Segundo ele, o Brasil, como grande produtor global de alimentos tem que ficar preocupado também na questão da mudança de padrão de chuvas e precipitação e da umidade do solo. Nas simulações de elevação de temperatura, o IPCC mostrou que o país pode se tornar uma região muito mais seca do que era até alguns anos atrás, prejudicando muito significativamente a produtividade agrícola. “Isso leva o Brasil a pensar que um futuro em que a gente dependa tanto do agronegócio pode não ser tão brilhantes como muitos querem nos fazer acreditar”.
Artaxo afirmou que a trajetória de sustentabilidade para reverter o aquecimento global e mitigar os efeitos das mudanças climáticas passa pelos 17 Objetivos do Desenvolvimento Sustentável (ODS) da Agenda 2030 da ONU. Isso envolve mudança de hábitos de consumo e produção, levando em conta a revolução digital (internet, big data), a evolução demográfica e a capacitação humana – particularmente das mulheres -, a construção de cidades de forma mais sustentável, um novo equilíbrio entre o uso da terra e produção de alimentos e finalmente, descobrir maneiras de gerar, produzir e distribuir energia de maneira sustentável.
“Para isso precisamos de ciência sólida e interdisciplinar, para ajudar a construir esse espaço sustentável para nosso planeta”, concluiu.
A ex-ministra Izabella Teixeira também falou da necessidade de uma nova relação entre o homem e a natureza no cenário das mudanças climáticas e ressaltou o papel da ciência nesse contexto, tanto a nível global quanto regional. “A ciência é agente de transformação, tem sido ao longo da história da humanidade e acredito que ganha hoje papel político como nunca experimentado anteriormente, em face da velocidade das transformações, da criticidade da situação que vivemos no planeta e da convergência que marca a era climática e a era digital tecnológica”, afirmou.

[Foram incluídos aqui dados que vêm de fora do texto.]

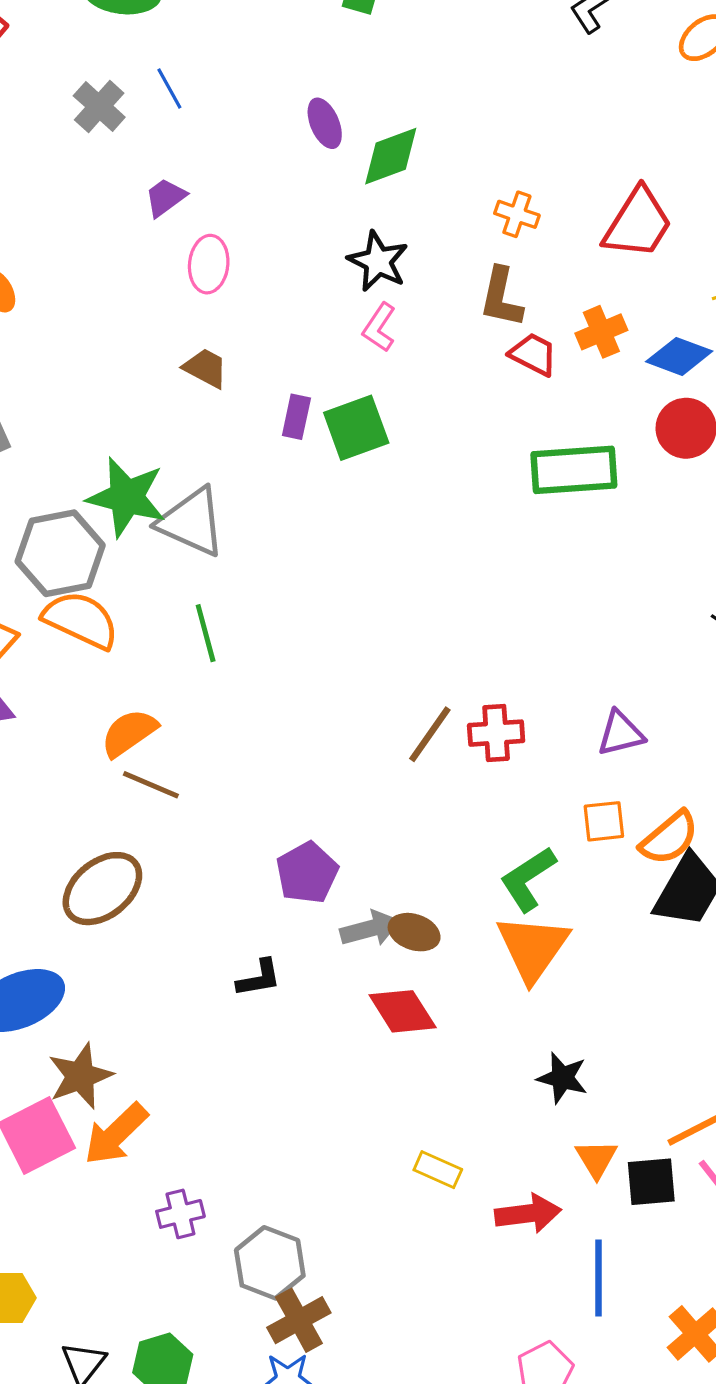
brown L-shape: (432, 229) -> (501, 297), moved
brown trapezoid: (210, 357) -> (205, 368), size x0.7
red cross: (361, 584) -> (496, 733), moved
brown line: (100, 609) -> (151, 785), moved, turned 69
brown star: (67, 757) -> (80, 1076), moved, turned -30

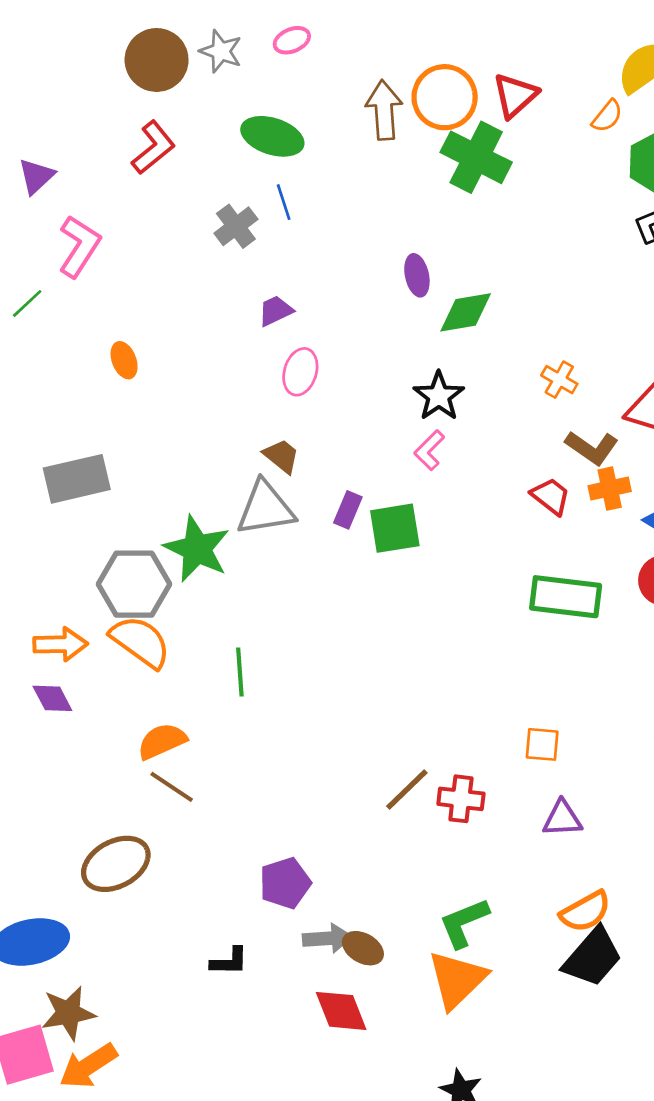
blue line: (169, 89) -> (284, 202), moved
brown L-shape: (501, 297) -> (592, 448), moved, turned -78
gray triangle: (192, 522) -> (265, 508), moved, turned -44
orange square: (604, 821) -> (542, 744), moved

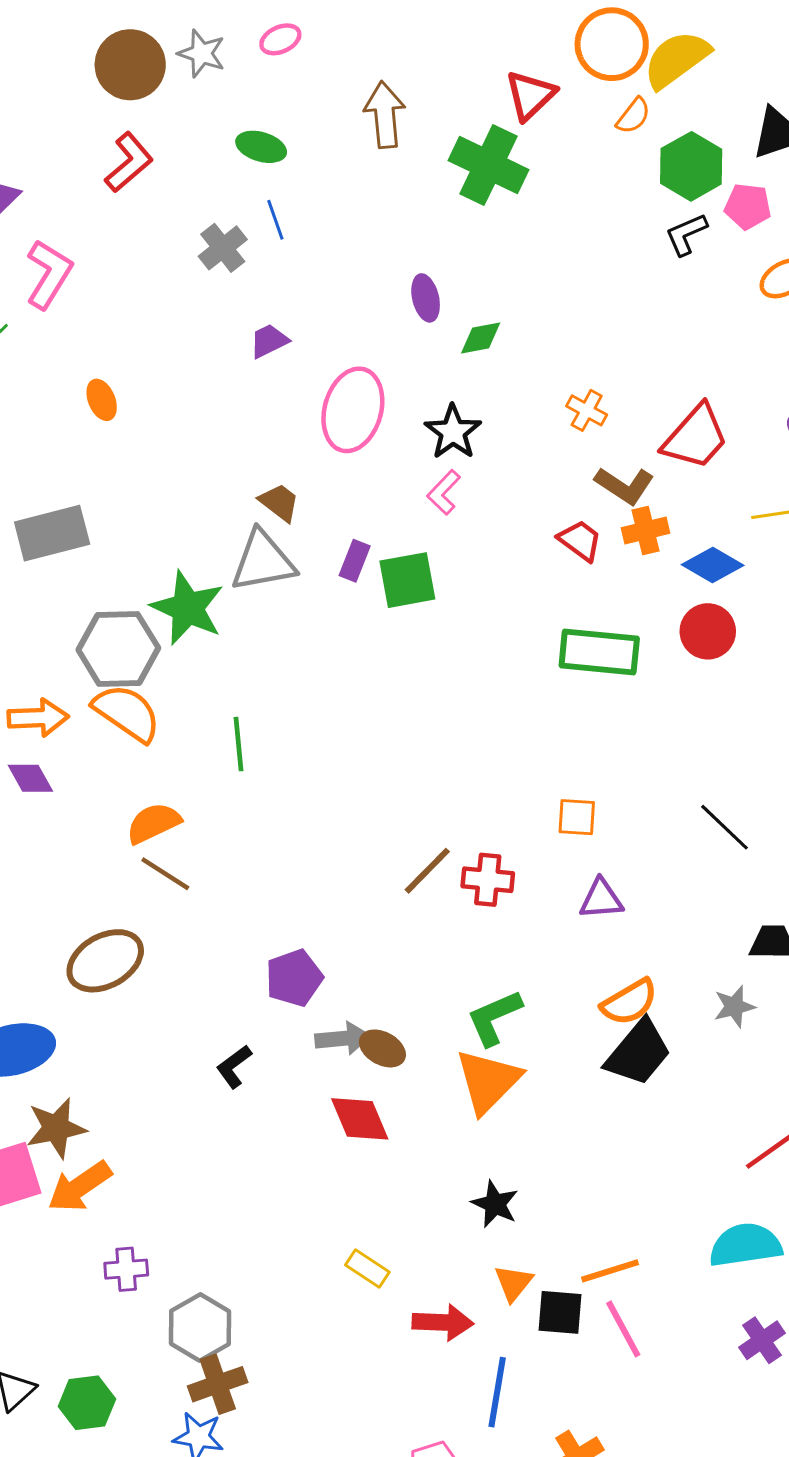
orange circle: (445, 97) -> (612, 44), moved
green ellipse: (272, 136) -> (261, 147), size x0.7
green diamond: (466, 312) -> (481, 338), size x0.7
pink ellipse: (300, 372) -> (353, 410), moved, size x1.6
black L-shape: (229, 961) -> (234, 1067), turned 144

Trazendo para a situação do Brasil, Teixeira criticou o baixo valor das bolsas de estudos para a pesquisa científica em um momento de urgência na formação de lideranças científicas capazes de abrir o diálogo intergeracional para lidar com as mudanças climáticas. Ela frisou a necessidade de valorização dos jovens para conter a chamada “fuga de cérebros”. “Ao perdermos esse conjunto de cientistas, jovens que estão indo embora do país, estamos perdendo um ativo de liderança política e científica”, alertou.